The most well characterised human OATPs are OATP1A2, OATP1B1, OATP1B3 and OATP2B1. Very little is known about the function and characteristics of OATP5A1 and OATP6A1.

| Abbreviation | Protein Name | Location |
|---|---|---|
| SLCO1A2 | Solute carrier organic anion transporter family member 1A2 | Ubiquitous |
| SLCO1B1 | Solute carrier organic anion transporter family member 1B1 | Liver |
| SLCO1B3 | Solute carrier organic anion transporter family member 1B3 | Liver |
| SLCO1C1 | Solute carrier organic anion transporter family member 1C1 | Brain, testis |
| SLCO2A1 | Solute carrier organic anion transporter family member 2A1 | Ubiquitous |
| SLCO2B1 | Solute carrier organic anion transporter family member 2B1 | Ubiquitous |
| SLCO3A1 | Solute carrier organic anion transporter family member 3A1 | Testis, brain, heart, lung, spleen |
| SLCO4A1 | Solute carrier organic anion transporter family member 4A1 | Heart, placenta, lung, liver |
| SLCO4C1 | Solute carrier organic anion transporter family member 4C1 | Kidney |
| SLCO5A1 | Solute carrier organic anion transporter family member 5A1 | Breast, fetal brain, prostate |
| SLCO6A1 | Solute carrier organic anion transporter family member 6A1 | Testes, spleen, brain, placenta |

== Pharmacology ==

The OATPs play a role in the transport of some classes of drugs across the cell membrane, particularly in the liver and kidney. In the liver, OATPs are expressed on the basolateral membrane of hepatocytes, transporting compounds into the hepatocyte for biotransformation. A number of drug-drug interactions have been associated with the OATPs, affecting the pharmacokinetics and pharmacodynamics of drugs. This is most commonly where one drug inhibits the transport of another drug into the hepatocyte, so that it is retained longer in the body (i.e. increased plasma half-life). The OATPs most associated with these interactions are OATP1B1, OATP1B3 and OATP2B1, which are all present on the hepatocyte basolateral (sinusoidal) membrane. OATP1B1 and OATP1B3 are known to play an important role in hepatic drug disposition. These OATPs contribute towards first step of hepatic accumulation and can influence the disposition of drug via hepatic route. The most clinically relevant interactions have been associated with the lipid lowering drugs statins, which led to the removal of cerivastatin from the market in 2002. Single nucleotide polymorphisms (SNPs) are also associated with the OATPs; particularly OATP1B1.

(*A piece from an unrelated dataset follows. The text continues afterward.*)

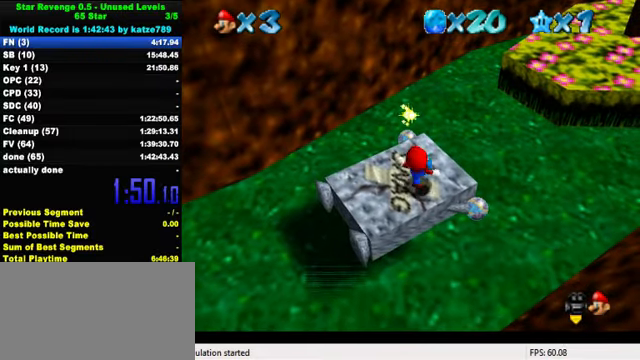
{"keys": ["shift", "y"], "events": [[100, "ctrl", "up"], [100, "down", "up"], [100, "shift", "up"], [433, "shift", "down"], [433, "y", "down"]]}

Many modulators of OATP function have been identified based on in vitro research in OATP-transfected cell lines. Both OATP activation and inhibition has been observed and an in silico model for structure-based identification of OATP modulation was developed.

Since tyrosine kinase inhibitors (TKIs) are metabolized in the liver, interaction of TKIs with OATP1B1 and OATP1B3 can be considered as important molecular targets for transporter mediated drug-drug interactions.

Along with the organic cation transporters and the ATP-binding cassette transporters, the OATPs play an important role in the absorption, distribution, metabolism and excretion (ADME) of many drugs.

== Evolution ==

OATPs are present in many animals, including fruit flies, zebrafish, dogs, cows, rats, mice, monkeys and horses. OATPs are not present in bacteria, indicating their evolution from the animal kingdom. However homologs do not correlate well with the human OATPs and therefore it is likely that isoforms arose by gene duplication. OATPs have however been found in insects, suggesting that their evolution was early in the formation of the animal kingdom.